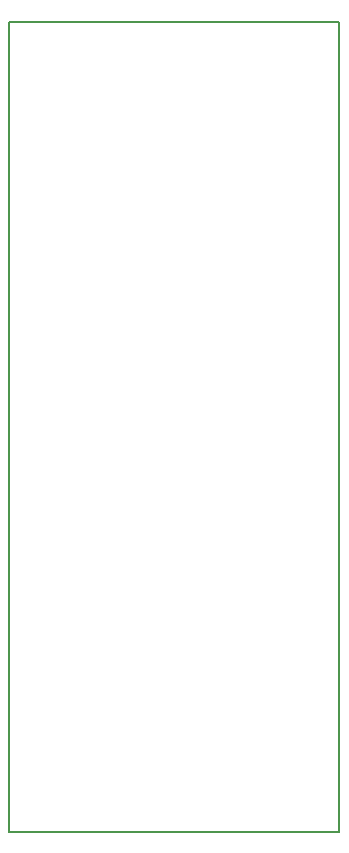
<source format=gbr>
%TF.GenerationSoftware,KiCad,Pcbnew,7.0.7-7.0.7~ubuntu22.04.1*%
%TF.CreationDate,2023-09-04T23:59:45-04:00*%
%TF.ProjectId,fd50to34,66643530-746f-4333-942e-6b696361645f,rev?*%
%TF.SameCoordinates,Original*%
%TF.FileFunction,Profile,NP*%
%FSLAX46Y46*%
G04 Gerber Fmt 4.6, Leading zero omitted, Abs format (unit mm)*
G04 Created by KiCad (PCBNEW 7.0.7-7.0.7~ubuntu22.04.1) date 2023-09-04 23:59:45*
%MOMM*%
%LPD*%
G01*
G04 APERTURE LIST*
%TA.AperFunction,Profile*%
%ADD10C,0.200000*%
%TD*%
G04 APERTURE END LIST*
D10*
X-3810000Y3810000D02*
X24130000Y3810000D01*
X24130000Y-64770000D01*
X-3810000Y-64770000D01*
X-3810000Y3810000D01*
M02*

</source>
──────
### Exercise instructions
Where a picture appears, omit it; restate every other part of the entries word for word.

### Exercise output
<source format=gbr>
%TF.GenerationSoftware,KiCad,Pcbnew,7.0.7-7.0.7~ubuntu22.04.1*%
%TF.CreationDate,2023-09-04T23:59:45-04:00*%
%TF.ProjectId,fd50to34,66643530-746f-4333-942e-6b696361645f,rev?*%
%TF.SameCoordinates,Original*%
%TF.FileFunction,Profile,NP*%
%FSLAX46Y46*%
G04 Gerber Fmt 4.6, Leading zero omitted, Abs format (unit mm)*
G04 Created by KiCad (PCBNEW 7.0.7-7.0.7~ubuntu22.04.1) date 2023-09-04 23:59:45*
%MOMM*%
%LPD*%
G01*
G04 APERTURE LIST*
%TA.AperFunction,Profile*%
%ADD10C,0.200000*%
%TD*%
G04 APERTURE END LIST*
D10*
X-3810000Y3810000D02*
X24130000Y3810000D01*
X24130000Y-64770000D01*
X-3810000Y-64770000D01*
X-3810000Y3810000D01*
M02*

</source>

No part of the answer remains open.